• THE TASK
The line containing "right knee: (265, 435)" marks the end: output every line of the data up to it, and that line too, exactly as written.

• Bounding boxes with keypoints
BEGIN

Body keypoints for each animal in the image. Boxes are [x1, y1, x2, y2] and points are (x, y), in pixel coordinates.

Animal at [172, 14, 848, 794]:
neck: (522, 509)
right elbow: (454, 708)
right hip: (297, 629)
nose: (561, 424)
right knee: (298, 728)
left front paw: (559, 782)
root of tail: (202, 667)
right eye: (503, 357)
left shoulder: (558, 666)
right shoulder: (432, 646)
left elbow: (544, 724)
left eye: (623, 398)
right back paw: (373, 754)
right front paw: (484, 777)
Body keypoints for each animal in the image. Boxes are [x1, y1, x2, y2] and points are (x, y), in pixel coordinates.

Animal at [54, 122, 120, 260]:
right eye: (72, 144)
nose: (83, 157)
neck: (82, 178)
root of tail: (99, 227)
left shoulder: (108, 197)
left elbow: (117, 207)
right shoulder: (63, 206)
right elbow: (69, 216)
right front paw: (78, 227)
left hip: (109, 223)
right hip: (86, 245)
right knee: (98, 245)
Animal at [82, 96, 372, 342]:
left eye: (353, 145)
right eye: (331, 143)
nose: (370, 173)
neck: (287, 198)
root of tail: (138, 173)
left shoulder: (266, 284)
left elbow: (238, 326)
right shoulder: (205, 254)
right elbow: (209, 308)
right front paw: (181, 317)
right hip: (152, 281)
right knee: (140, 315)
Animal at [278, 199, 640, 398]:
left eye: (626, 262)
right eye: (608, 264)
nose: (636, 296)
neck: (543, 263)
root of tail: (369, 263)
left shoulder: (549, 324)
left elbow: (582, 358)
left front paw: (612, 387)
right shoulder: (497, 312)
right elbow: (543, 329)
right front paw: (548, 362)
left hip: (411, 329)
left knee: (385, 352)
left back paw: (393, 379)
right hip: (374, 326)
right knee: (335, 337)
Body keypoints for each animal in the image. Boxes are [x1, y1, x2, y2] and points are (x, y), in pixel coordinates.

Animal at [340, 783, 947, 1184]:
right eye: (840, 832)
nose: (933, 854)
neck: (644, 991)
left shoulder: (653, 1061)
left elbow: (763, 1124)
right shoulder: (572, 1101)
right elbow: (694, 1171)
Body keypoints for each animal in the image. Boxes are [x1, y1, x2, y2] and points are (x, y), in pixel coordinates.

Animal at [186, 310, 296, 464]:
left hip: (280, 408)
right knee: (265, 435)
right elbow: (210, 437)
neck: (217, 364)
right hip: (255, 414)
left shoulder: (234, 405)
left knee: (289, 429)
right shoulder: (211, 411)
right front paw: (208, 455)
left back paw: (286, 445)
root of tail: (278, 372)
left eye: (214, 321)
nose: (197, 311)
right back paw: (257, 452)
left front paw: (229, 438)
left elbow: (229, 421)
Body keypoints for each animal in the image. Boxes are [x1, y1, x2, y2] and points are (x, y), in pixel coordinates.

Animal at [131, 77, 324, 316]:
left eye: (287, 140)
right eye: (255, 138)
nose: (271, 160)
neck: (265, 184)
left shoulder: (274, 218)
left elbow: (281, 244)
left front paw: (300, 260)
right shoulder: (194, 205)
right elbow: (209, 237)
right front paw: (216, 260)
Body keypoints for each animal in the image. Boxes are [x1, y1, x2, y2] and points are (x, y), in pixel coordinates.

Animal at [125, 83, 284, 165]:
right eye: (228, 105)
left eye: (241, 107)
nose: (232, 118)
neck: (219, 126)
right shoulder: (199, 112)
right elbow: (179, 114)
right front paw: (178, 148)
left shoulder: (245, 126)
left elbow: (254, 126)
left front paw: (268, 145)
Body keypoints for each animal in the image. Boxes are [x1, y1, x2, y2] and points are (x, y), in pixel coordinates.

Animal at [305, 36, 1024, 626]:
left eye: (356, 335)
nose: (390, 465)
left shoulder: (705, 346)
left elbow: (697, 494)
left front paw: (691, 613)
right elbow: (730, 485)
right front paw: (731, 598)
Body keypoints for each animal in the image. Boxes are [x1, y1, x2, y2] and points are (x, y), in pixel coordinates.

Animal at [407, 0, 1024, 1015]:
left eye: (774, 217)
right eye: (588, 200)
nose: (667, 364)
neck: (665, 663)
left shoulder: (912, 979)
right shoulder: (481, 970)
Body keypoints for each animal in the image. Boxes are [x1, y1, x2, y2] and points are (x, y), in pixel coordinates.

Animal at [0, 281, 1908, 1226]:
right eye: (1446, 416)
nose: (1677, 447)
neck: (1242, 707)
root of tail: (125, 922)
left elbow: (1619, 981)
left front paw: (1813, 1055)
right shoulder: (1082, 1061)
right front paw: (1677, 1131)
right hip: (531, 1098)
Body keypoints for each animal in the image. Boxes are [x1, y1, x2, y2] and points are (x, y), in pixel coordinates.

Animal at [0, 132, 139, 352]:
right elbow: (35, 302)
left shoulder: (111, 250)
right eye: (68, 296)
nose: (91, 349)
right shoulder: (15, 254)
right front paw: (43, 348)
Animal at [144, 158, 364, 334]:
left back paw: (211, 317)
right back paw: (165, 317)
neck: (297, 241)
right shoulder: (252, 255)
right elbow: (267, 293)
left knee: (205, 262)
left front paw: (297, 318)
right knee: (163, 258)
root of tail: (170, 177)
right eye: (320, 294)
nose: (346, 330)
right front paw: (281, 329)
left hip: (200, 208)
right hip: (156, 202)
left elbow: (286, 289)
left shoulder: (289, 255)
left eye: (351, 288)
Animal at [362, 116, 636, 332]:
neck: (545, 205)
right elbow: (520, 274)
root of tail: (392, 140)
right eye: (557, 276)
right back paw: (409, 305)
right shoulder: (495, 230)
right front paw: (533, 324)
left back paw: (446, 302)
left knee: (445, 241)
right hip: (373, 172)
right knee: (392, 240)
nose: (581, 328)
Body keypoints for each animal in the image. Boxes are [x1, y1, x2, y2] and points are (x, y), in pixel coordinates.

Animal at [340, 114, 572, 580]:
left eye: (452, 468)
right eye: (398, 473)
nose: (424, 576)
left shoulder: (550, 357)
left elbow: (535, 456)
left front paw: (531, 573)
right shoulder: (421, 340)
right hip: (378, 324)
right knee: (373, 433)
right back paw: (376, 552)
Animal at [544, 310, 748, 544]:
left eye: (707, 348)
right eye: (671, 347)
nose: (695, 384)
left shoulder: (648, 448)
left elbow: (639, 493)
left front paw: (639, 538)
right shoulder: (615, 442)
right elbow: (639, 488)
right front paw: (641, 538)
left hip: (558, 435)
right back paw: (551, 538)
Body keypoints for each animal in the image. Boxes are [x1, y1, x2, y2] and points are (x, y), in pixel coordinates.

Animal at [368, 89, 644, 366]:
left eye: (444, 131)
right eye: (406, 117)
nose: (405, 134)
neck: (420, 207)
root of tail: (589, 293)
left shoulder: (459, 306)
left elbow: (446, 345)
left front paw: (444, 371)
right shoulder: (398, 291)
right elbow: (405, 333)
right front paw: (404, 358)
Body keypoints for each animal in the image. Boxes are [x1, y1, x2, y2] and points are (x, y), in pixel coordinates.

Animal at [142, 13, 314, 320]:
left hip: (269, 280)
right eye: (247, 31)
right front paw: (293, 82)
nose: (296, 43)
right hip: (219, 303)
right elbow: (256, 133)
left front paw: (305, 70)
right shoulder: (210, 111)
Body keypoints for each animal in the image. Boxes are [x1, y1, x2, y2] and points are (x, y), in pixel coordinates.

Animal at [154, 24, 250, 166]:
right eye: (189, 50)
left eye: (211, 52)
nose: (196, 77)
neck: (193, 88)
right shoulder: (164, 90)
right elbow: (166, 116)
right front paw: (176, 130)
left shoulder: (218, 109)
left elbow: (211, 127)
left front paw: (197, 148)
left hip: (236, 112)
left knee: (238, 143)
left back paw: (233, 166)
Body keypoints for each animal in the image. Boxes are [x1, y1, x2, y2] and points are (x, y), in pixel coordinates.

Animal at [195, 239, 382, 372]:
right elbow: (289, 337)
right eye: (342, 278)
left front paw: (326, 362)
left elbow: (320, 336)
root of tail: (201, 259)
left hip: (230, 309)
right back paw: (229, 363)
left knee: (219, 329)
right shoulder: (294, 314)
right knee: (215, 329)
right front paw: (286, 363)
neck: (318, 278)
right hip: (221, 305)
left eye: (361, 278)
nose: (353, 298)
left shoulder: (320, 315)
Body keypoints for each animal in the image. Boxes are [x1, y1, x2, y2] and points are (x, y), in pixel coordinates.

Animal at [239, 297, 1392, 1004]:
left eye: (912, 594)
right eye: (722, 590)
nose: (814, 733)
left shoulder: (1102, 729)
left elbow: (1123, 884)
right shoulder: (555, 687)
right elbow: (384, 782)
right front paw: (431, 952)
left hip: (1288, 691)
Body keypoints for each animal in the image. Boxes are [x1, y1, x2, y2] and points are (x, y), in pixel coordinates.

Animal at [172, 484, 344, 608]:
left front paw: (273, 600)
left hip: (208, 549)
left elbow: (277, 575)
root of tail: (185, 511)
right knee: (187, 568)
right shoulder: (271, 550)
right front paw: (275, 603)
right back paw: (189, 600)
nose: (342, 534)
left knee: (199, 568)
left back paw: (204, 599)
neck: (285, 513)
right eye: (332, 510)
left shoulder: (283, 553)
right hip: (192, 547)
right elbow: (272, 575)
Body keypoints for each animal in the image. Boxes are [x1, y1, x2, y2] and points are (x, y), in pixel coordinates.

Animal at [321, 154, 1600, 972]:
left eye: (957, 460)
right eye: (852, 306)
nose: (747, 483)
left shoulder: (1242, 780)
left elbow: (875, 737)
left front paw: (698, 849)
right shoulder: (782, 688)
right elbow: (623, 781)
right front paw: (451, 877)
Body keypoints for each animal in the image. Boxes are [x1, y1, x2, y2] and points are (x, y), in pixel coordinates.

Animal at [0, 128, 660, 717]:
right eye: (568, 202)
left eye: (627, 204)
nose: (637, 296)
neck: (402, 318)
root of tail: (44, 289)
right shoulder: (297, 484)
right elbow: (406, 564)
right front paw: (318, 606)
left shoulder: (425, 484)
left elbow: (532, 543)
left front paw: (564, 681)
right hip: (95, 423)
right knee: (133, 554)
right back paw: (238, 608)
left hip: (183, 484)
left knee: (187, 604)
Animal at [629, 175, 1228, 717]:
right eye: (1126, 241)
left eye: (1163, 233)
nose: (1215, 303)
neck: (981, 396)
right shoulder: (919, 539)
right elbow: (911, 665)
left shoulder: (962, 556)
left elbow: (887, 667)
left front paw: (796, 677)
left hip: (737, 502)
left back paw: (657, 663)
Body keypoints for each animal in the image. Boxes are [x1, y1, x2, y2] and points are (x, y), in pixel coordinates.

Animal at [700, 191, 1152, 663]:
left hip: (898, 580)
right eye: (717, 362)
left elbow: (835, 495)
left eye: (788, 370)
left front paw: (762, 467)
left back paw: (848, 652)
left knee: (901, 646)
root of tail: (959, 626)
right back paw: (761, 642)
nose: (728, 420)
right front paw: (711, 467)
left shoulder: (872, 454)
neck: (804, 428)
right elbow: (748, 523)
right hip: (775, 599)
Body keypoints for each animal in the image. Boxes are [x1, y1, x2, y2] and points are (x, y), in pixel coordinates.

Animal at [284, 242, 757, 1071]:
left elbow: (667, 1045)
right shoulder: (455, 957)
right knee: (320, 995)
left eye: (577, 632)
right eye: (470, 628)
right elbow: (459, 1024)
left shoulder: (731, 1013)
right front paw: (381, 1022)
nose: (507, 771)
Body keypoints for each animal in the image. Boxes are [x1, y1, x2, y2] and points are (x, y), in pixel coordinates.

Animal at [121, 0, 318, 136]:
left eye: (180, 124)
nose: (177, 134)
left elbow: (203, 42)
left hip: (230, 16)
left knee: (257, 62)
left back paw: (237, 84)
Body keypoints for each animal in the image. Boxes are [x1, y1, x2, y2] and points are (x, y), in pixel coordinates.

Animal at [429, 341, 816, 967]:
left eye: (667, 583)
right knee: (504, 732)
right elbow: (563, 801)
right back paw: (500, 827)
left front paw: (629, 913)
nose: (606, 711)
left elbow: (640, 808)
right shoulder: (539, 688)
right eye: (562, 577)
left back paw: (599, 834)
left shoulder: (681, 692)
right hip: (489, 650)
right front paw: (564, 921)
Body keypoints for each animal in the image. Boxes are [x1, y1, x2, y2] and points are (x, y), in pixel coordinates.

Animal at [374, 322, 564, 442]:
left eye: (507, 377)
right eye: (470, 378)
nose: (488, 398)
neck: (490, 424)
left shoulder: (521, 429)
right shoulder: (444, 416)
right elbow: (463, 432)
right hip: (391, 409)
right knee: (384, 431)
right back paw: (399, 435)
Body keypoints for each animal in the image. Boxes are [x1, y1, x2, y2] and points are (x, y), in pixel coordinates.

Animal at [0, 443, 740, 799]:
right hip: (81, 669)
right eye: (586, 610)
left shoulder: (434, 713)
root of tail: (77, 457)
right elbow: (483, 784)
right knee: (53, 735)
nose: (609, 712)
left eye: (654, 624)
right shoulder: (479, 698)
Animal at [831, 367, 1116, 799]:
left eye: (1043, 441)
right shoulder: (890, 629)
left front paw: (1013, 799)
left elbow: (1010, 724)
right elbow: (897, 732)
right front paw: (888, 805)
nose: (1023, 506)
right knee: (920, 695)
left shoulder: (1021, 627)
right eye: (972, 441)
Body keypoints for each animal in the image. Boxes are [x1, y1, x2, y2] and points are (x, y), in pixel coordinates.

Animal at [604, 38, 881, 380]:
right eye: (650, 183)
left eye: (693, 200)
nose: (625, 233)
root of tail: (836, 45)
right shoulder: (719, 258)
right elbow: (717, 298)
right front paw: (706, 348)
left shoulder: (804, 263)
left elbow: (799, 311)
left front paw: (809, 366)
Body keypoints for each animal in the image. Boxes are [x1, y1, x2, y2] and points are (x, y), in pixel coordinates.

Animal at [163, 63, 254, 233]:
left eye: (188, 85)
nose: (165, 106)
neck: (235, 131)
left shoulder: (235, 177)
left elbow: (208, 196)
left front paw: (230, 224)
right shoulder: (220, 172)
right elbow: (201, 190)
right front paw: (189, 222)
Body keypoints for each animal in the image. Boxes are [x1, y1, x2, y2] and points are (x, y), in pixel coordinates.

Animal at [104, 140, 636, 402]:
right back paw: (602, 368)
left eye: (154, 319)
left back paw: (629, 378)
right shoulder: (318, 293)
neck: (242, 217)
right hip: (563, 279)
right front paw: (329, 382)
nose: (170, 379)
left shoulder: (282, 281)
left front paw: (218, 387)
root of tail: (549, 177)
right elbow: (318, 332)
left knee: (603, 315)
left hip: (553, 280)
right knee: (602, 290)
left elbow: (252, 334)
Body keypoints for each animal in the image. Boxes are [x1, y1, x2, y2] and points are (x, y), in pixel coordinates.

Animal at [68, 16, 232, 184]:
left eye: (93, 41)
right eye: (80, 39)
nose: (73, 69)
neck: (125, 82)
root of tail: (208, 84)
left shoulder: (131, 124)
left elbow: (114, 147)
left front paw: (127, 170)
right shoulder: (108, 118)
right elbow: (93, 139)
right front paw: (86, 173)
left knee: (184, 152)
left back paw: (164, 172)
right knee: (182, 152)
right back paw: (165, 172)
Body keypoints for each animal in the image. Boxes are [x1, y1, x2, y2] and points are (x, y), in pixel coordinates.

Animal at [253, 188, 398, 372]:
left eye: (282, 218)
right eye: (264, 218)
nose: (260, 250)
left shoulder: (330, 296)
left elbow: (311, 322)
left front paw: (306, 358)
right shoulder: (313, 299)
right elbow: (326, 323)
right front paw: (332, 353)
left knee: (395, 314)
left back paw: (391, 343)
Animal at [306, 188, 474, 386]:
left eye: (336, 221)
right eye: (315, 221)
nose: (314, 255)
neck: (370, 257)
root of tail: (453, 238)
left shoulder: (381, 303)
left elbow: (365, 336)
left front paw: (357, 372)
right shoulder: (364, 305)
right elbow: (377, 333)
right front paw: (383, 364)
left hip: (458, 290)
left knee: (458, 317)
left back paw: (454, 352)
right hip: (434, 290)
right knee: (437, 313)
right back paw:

END

• EXERCISE RESPONSE
Body keypoints for each animal in the image. Boxes are [x1, y1, x2, y2] and points are (x, y), in pixel coordinates.

Animal at [172, 14, 848, 794]:
neck: (522, 509)
right elbow: (454, 708)
right hip: (297, 629)
nose: (561, 424)
right knee: (298, 728)
left front paw: (559, 782)
root of tail: (202, 667)
right eye: (503, 357)
left shoulder: (558, 666)
right shoulder: (432, 646)
left elbow: (544, 724)
left eye: (623, 398)
right back paw: (373, 754)
right front paw: (484, 777)
Body keypoints for each animal in the image. Boxes are [x1, y1, x2, y2] and points are (x, y), in pixel coordinates.

Animal at [54, 122, 120, 260]:
right eye: (72, 144)
nose: (83, 157)
neck: (82, 178)
root of tail: (99, 227)
left shoulder: (108, 197)
left elbow: (117, 207)
right shoulder: (63, 206)
right elbow: (69, 216)
right front paw: (78, 227)
left hip: (109, 223)
right hip: (86, 245)
right knee: (98, 245)
Animal at [82, 96, 372, 342]:
left eye: (353, 145)
right eye: (331, 143)
nose: (370, 173)
neck: (287, 198)
root of tail: (138, 173)
left shoulder: (266, 284)
left elbow: (238, 326)
right shoulder: (205, 254)
right elbow: (209, 308)
right front paw: (181, 317)
right hip: (152, 281)
right knee: (140, 315)
Animal at [278, 199, 640, 398]:
left eye: (626, 262)
right eye: (608, 264)
nose: (636, 296)
neck: (543, 263)
root of tail: (369, 263)
left shoulder: (549, 324)
left elbow: (582, 358)
left front paw: (612, 387)
right shoulder: (497, 312)
right elbow: (543, 329)
right front paw: (548, 362)
left hip: (411, 329)
left knee: (385, 352)
left back paw: (393, 379)
right hip: (374, 326)
right knee: (335, 337)
Body keypoints for each animal in the image. Boxes are [x1, y1, x2, y2] and points are (x, y), in pixel coordinates.

Animal at [340, 783, 947, 1184]:
right eye: (840, 832)
nose: (933, 854)
neck: (644, 991)
left shoulder: (653, 1061)
left elbow: (763, 1124)
right shoulder: (572, 1101)
right elbow: (694, 1171)
Body keypoints for each animal in the image. Boxes are [x1, y1, x2, y2] and points are (x, y), in pixel coordinates.

Animal at [186, 310, 296, 464]:
left hip: (280, 408)
right knee: (265, 435)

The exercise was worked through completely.